Blueprint revealed that could 'put heart back into Carryduff'
Owner puts plans on display to transform struggling shopping centre
Plans for a new shopping complex that could "put the heart back into Carryduff" are being launched this week.
The Co Down town's shopping centre - one of the oldest in Northern Ireland - has been in decline in recent years and was left with just one business, hairdresser Keith Kane, which has since left.
Now new plans are on show from owner Causeway Asset Management - a company directed by property developer Paddy Kearney.
The new complex would include nine retail units - one of which is to be a supermarket - as well as 28 private apartments and car parking.
The plans are being exhibited today in Carryduff's Lough Moss Leisure Centre, ahead of a 12- week consultation.
Roisin Donnelly from the Carryduff Regeneration Forum said it was an opportunity for the town to be redeveloped.
"The general feeling is that this is a step in the right direction, but that there needs to be more retail space," she added.
"This is the only opportunity for Carryduff to get additional businesses and retail units within the centre of the town.
"We would also like to see some sort of public square within the plans, somewhere community groups could hold events. This really is an opportunity to change the face of Carryduff."

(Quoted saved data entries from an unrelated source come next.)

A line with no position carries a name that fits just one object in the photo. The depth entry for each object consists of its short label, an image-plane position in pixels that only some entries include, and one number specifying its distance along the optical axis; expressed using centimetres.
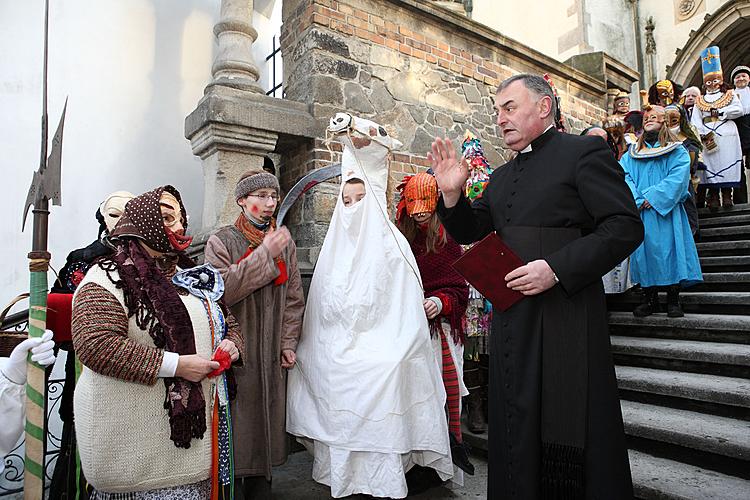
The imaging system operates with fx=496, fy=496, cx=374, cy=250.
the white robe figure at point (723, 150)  600
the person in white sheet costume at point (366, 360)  238
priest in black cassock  173
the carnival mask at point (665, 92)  592
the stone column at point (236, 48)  453
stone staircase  262
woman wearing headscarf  169
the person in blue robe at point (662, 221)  414
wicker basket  252
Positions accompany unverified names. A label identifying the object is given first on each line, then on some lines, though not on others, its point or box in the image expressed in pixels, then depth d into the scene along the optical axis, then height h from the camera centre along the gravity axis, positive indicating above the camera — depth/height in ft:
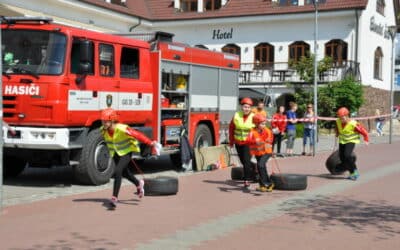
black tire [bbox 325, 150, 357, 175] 47.39 -3.19
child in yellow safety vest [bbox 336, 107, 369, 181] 45.50 -1.14
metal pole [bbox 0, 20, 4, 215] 30.58 -2.31
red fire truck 37.29 +1.77
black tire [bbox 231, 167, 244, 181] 44.15 -3.66
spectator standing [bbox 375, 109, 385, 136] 112.65 -0.31
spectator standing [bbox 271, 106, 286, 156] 63.93 -0.58
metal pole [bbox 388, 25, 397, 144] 94.53 +13.29
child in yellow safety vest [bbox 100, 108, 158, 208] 32.09 -1.15
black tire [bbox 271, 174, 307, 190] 39.50 -3.75
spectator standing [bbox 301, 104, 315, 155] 68.18 -0.58
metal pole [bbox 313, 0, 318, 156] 68.90 +2.89
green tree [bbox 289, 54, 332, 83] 116.16 +10.21
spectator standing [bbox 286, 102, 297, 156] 65.62 -0.58
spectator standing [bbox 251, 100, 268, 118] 58.93 +1.31
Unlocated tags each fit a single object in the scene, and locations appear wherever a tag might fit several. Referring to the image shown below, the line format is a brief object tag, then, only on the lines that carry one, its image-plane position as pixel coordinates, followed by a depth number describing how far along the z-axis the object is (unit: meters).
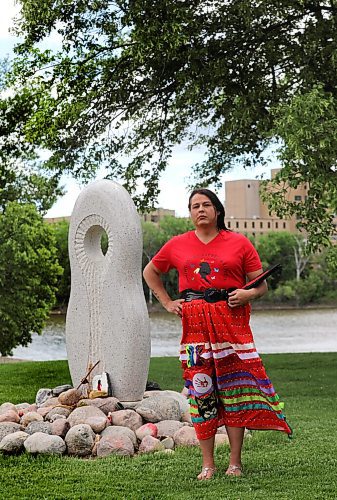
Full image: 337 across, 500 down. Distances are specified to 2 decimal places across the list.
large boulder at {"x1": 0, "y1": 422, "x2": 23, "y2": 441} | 7.25
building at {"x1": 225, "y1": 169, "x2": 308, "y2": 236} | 56.62
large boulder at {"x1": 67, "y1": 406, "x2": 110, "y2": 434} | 7.13
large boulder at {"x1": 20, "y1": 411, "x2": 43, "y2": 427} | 7.68
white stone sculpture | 8.31
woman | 5.36
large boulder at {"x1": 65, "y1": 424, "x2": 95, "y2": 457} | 6.77
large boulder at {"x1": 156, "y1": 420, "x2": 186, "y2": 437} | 7.30
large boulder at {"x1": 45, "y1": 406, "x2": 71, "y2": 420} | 7.77
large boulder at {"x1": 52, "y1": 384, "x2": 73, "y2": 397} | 8.88
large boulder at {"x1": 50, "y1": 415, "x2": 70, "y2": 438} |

DUP Lisburn and Castlereagh City councillor Nathan Anderson said he hoped the plans would "put the heart back into Carryduff". Mr Anderson added: "I would encourage everybody living in the area to fully participate in the consultation process if they can.

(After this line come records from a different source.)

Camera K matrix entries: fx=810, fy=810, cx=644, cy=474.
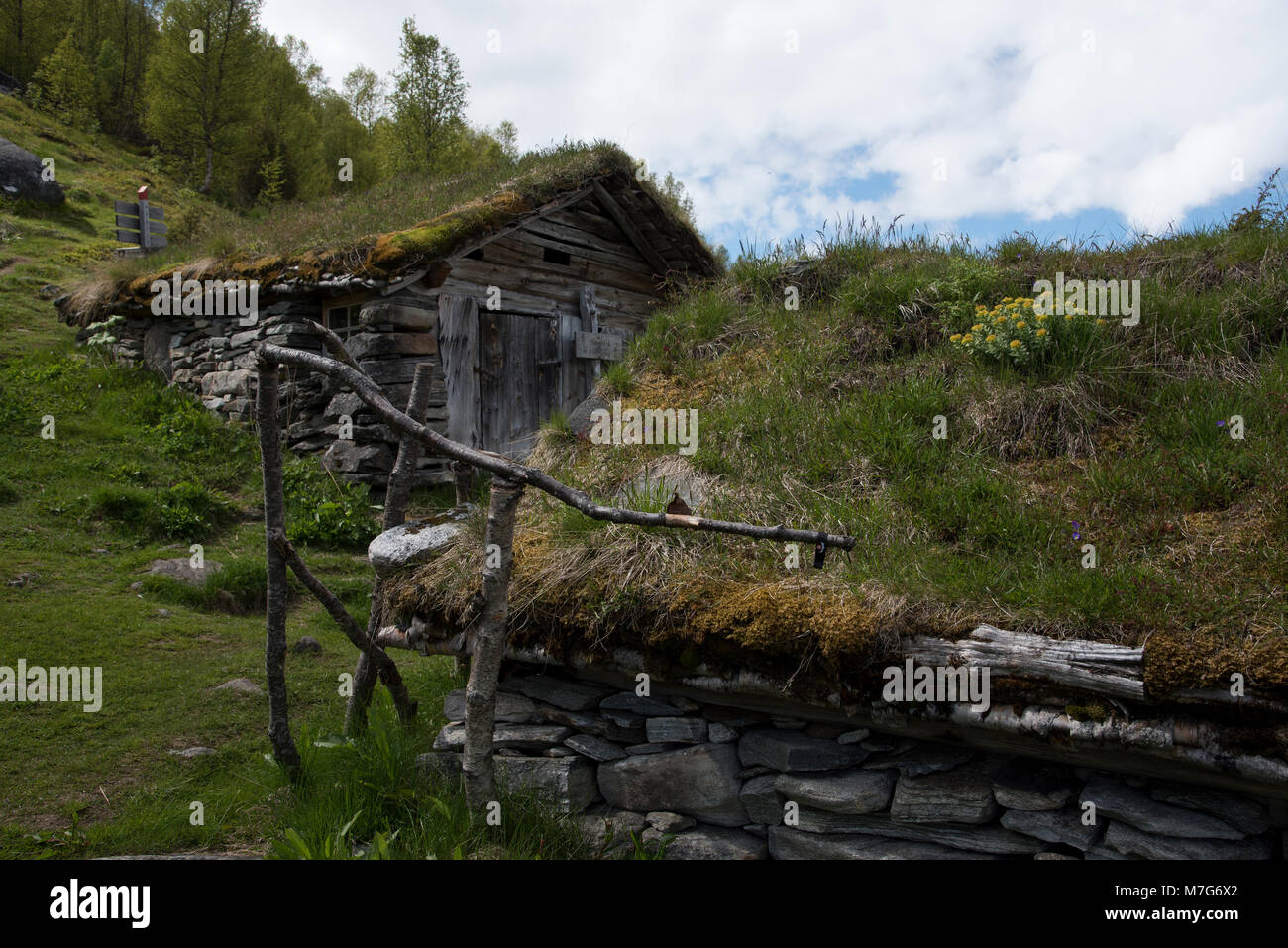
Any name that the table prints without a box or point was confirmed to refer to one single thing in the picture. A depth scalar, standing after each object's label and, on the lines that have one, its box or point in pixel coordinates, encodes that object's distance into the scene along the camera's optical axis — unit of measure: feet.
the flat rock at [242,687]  18.30
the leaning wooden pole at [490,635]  11.02
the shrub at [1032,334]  15.93
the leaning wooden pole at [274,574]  12.89
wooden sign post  52.90
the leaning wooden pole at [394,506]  14.80
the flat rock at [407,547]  14.43
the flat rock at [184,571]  23.97
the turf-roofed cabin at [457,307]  32.81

"As long as the people are happy and we have a situation where there is sufficient retail and enough services for the people of Carryduff, it will be a good thing for the area.
"The proposals are a good place to start and, hopefully, after the consultation process we will have a planning application that everybody will buy into."
The centre hit turbulent times in 2013 when its anchor tenant SuperValu moved out as a result of reduced footfall.
As customer numbers continued to dwindle, the remaining shops also began to close.
A planning application was submitted in July to demolish the centre.
A previous planning application for the centre to be razed and flats to be built on its site was submitted in 2007 and approved in 2012.
However, the development never progressed as the property downturn took hold.
Some businesses remain along the centre's exterior units, including Winemark and a chip shop. However, part of the shopping centre's roof has already been removed.
In February this year, Keith Kane - one of Northern Ireland's top hairdressers - said the gradual decline of the centre left him feeling forced to leave the site where his salon had been based for almost three decades.
Mr Kane added: "Before it was mainly independent traders and that was the nice thing about it, but they've all gone now."
He later to moved his business to the Cyril Johnston Complex at Woodlawn.